What if the air you breathe out could indicate your state of health? And if the analysis of this air could make life easier for patient with diabetes or indicate which diet to follow. We are no longer far from this truth. Several devices are being developped to offer accessible and personalized health monitoring solutions.
Nutrition: What if the answers were in the exhaled air
Lumen analyses your metabolism
Existing methods of diet monitoring are sometimes restrictive and difficult for a consumer to follow. It is necessary to evaluate the amount of food consumed, to inform all meals, to calculate the time and the level of sport.
Lumen offers a solution combining an exhaled air analysis tool and an associated mobile application to monitor metabolism. Each person has his own metabolism that can vary every day depending on what he eats.
The concept is simple, blow into the device every morning to find out if your body is burning carbohydrates or fats instead. The application then proposes daily menus adapted to the current metabolic state. Lumen offers a nutritionist at hand. The person knows what to eat and when in order to achieve weight loss and fitness goals. They can also test their metabolic activity before an effort to find out if a carbohydrate-rich or non-carbohydrate-rich snack is necessary.
The mechanism is based on a measurement of the CO2 concentration in the exhaled air. When the body consumes carbohydrates, it produces more CO2 than when it burns fat. Lumen’s teams worked for 4 years to develop a respiratory process that would allow accurate and rapid measurement of this gas concentration. Even if this respiratory analysis is known among global athletes for improving performance, some scientists remain cautious about the validity of the Lumen system even if they recognize that any tool that motivates a person to take care of their health is beneficial.
The startup has raised more than $2 million on the Indiegogo participative platform and is expected to deliver its first products in July 2019.
Foodmarble analyse your digestive comfort
Many people have digestive difficulties and it is often difficult to know if digestive discomfort is due to a particular food.
Foodmarble has developed a breath tester that can determine whether the food ingested is compatible with the individual’s digestive system. Here we are interested in the level of hydrogen in the exhaled air. Indeed, when food is not completely digested, it arrives in the large intestine where it undergoes bacterial fermentation to produce this hydrogen.
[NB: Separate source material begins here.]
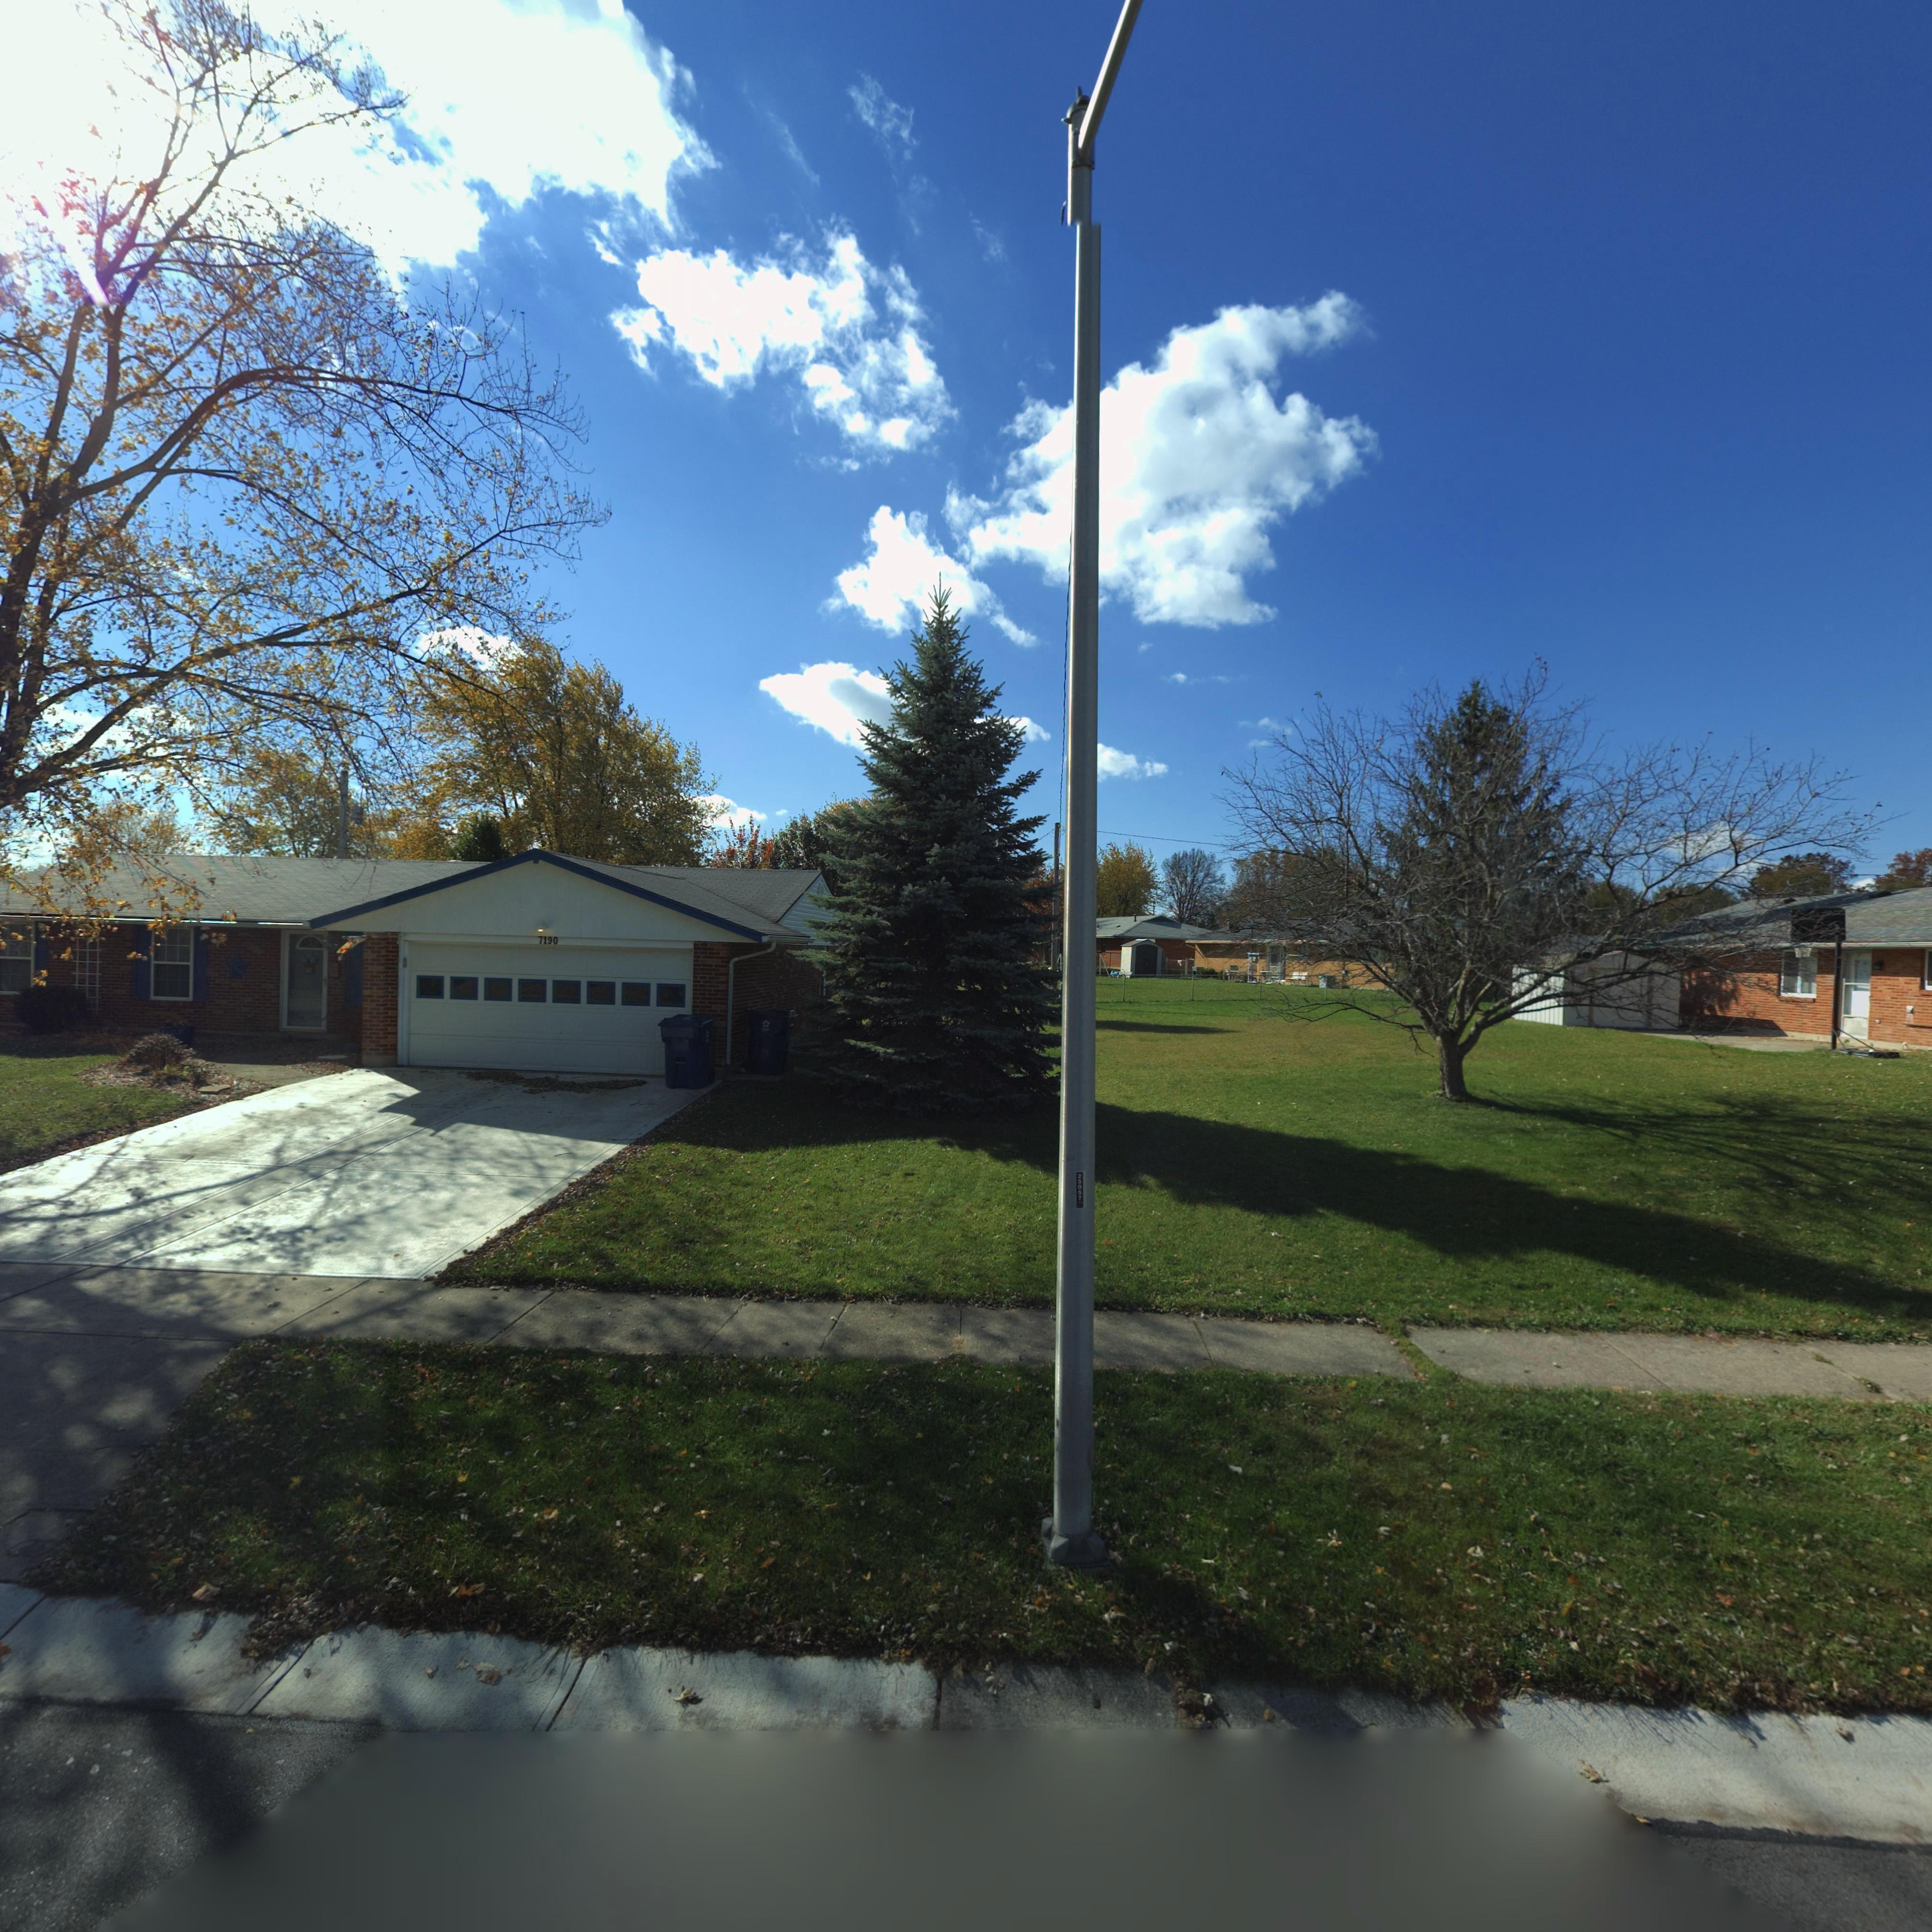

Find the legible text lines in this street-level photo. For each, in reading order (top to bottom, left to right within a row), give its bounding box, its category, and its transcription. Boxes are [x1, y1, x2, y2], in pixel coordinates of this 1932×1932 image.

[537, 935, 560, 946] StreetNumber: 7190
Health: your breath can monitor and detect certain diseases
A diabetes surveillance assistant
At CES 2019, Aernos, a manufacturer of gas nano-receptors, announced its collaboration with the Aerbetic startup to create a diabetes surveillance system. They propose to use gas detection technology to identify glycemic status in a non-invasive way. A watch or pendant equipped with sensors will detect the presence of gases characteristic of a state of hyperglycemia or hypoglycemia. Intended mainly for type 1 diabetics, this device will allow remote patient monitoring. Thanks to the complementary application, caregivers are alerted to a possible suspicious event. This product is expected to be on the market in 2020.
Revolutionized screening
For several years, dogs have been used in health, particularly to detect certain diseases. Their sense of smell is particularly developed, which allows them to detect a metabolic situation based on smell alone. A study tested breast cancer screening in 130 women through dog training with a 100% reliability rate. This is what scientists are trying to reproduce artificially.
The Na-Nose project is one of the most important. A team of Israeli researchers from Technion University is developing an artificial neon made up of electronic nanosensors. At the present time the device would be able to detect 17 diseases such as lung cancer, neck cancer, multiple sclerosis or Parkinson’s disease with an accuracy of 86%.
The Israeli team has been working on the Na-Nose project since 2007 and wants to make this technology accessible to everyone, not just large hospitals. It may soon be possible to carry out all its screening in local doctors. The launch of this product is planned for 2020.
French teams are also working on the creation of a « super nose« . But we are no longer talking about electronic receptors but about a real olfactory receptor isolated from the rat, the second most powerful nosed animal. The olfactory proteins are collected and reproduced before being grafted onto an electronic system that will highlight suspicious odours.
In the same vein, the Grenoble startup Aryballe Technologies is working on a simplified version of this nose using peptides. Their methods have already made it possible to develop the recognition of more than 150 smells. The start-up has raised more than 3.1 million and hopes to eventually offer a medical screening tool. They will start with the detection of bacterial diseases that emit a stronger smell.
These technological innovations require many years of research and solid scientific evidence. We can expect to see in the coming years new players positioning themselves on this air analysis technology. This could eventually revolutionize methods of disease prevention and screening.